*Instructions for the task:*
Answer these questions from the Christmas Happenings excerpts:
(a) Whom did King Alexander III marry on St. Stephen's day?
(b) On what ground did the Annan men resist the English invasion of Christmas 1297?
(c) At which castle did Baliol keep his Christmas in royal state?

Christmas Happenings

This year, 1251, King Alexander III had a solemn interview with Henry, King of England, at York, accompanied [by] a great many of the nobility of both kingdoms, about Christmas-time; on which day King Alexander received the order of knighthood from King Henry; and on the 26th of December, being St. Stephen’s day, he solemnly married the Lady Margaret, eldest daughter to King Henry of England,..

– Historical Works, Alexander III.

 

Annan was explicitly and formally called a burgh in legal writs of the fourteenth century. It flourished during the long peace before the war of Independence; then its troubles began. An English invasion at Christmas time, 1297, was resisted on Annan moor, but the Annan men were worsted. Tradition still preserved memories of the disaster. Three stones in Dornock churchyard, of copestone shape, carved with primitive floral ornament, probably marked the graves of Annan’s three hundred slain. 

– Scots Lore, pp.335-340.

 

The site of [Linlithgow] Palace was, at the dawn of authentic history, a Roman fort or station, and sent off a communication – intended apparently to serve both as a road and as a line of defence – to Antoninus’ wall, at a point in the parish of Falkirk nearly opposite Callendar-house. Edward I., according to Fordun, built a peel or castle on the spot in 1300, and spent here the Christmas of next year. 

– Scotland Illustrated, Linlithgow Palace.

 

During the invasion of Edward III. in 1324, Baliol celebrated his Christmas at the Castle of Renfrew, in royal state; and there distributed lands and offices among his guests. 

– Select Views, Blythswood House.

 

BANE, King of Bane, The same with King of the Bean, a character in the Christmas gambols. This designation is  

given to the person who is so fortunate as to receive that part of a divided cake which has a bean in it; Rex fabae. Knox.

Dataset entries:
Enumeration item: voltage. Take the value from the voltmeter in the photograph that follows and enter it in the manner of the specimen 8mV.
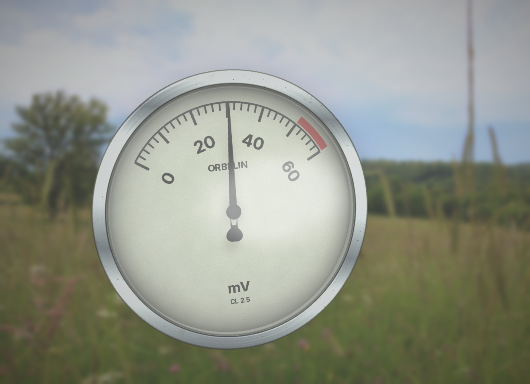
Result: 30mV
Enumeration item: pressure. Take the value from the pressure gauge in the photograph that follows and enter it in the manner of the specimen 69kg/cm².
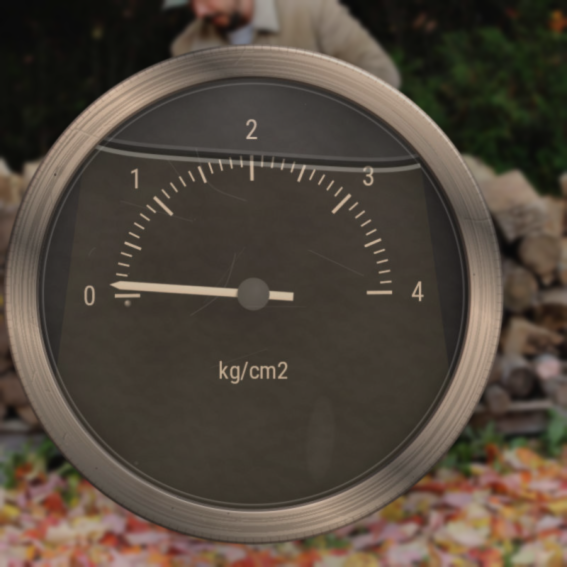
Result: 0.1kg/cm²
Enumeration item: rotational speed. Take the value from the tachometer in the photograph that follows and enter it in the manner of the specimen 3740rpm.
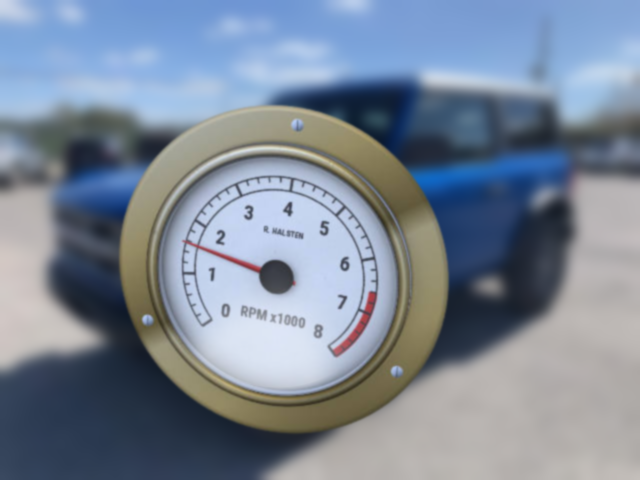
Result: 1600rpm
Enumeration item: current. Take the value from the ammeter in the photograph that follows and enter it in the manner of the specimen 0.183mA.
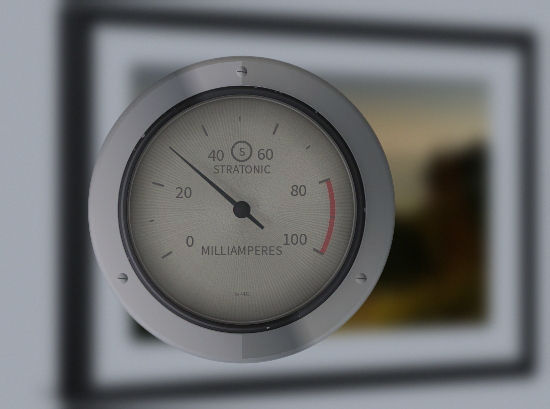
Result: 30mA
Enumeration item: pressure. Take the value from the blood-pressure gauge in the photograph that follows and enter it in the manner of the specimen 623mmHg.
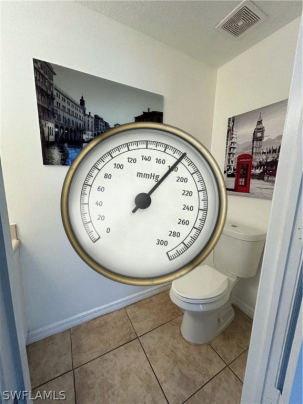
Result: 180mmHg
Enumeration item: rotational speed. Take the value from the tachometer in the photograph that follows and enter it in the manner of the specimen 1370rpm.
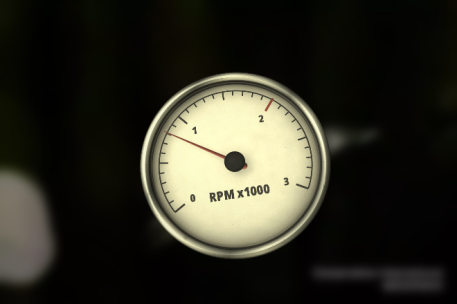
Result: 800rpm
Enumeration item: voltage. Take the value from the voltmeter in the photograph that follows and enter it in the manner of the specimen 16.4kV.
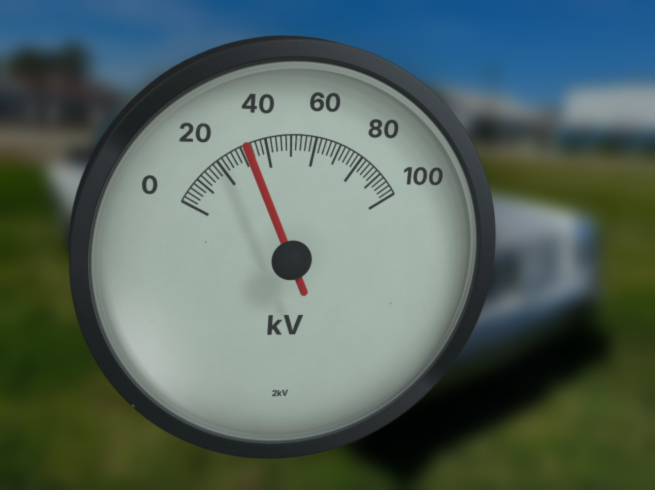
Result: 32kV
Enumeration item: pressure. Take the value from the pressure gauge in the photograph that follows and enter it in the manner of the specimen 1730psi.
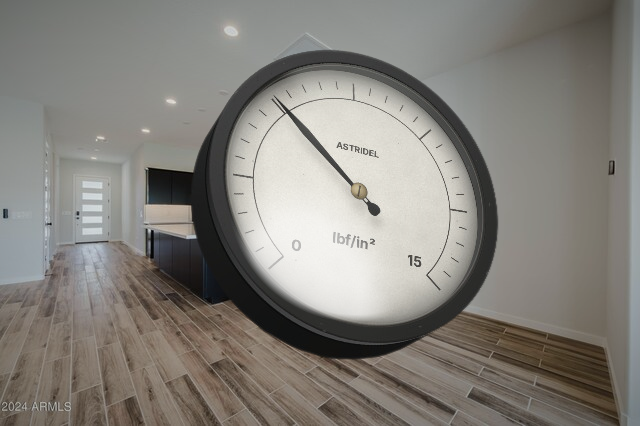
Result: 5psi
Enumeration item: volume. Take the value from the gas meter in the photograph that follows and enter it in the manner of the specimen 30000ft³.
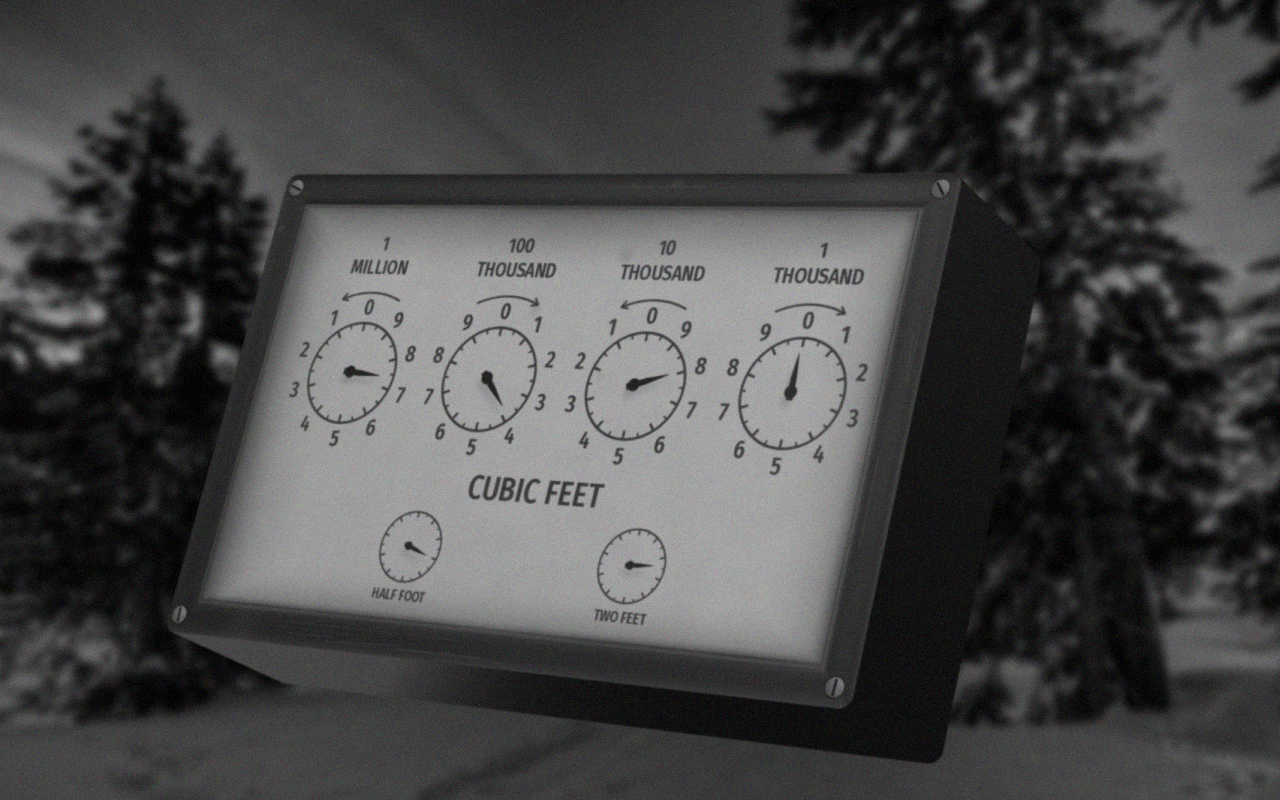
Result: 738000ft³
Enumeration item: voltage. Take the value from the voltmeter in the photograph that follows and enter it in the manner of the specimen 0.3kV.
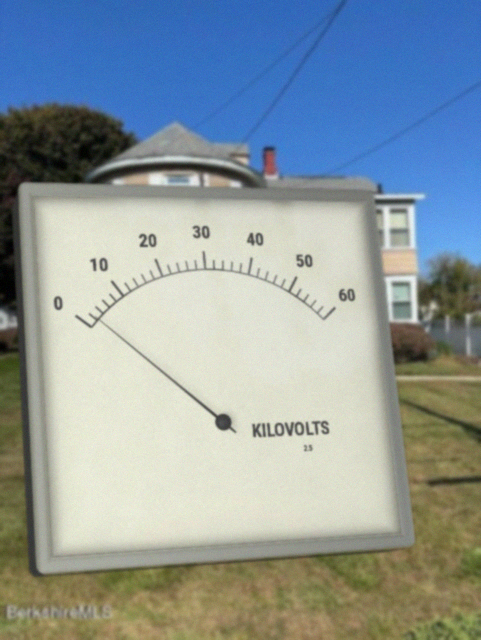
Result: 2kV
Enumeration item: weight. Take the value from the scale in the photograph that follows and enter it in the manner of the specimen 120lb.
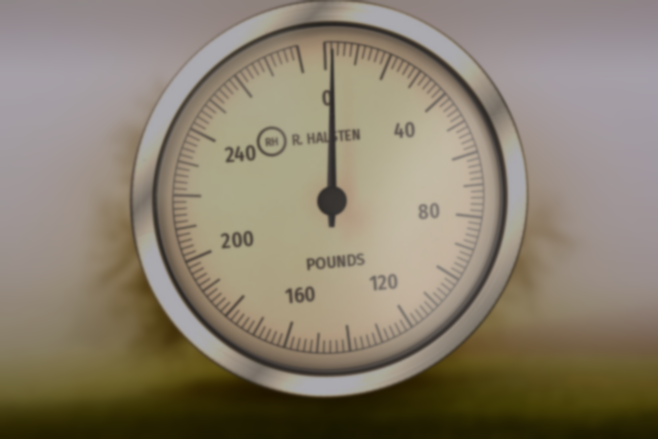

*Written response:*
(a) The Lady Margaret, eldest daughter of King Henry of England.
(b) On Annan moor.
(c) The Castle of Renfrew.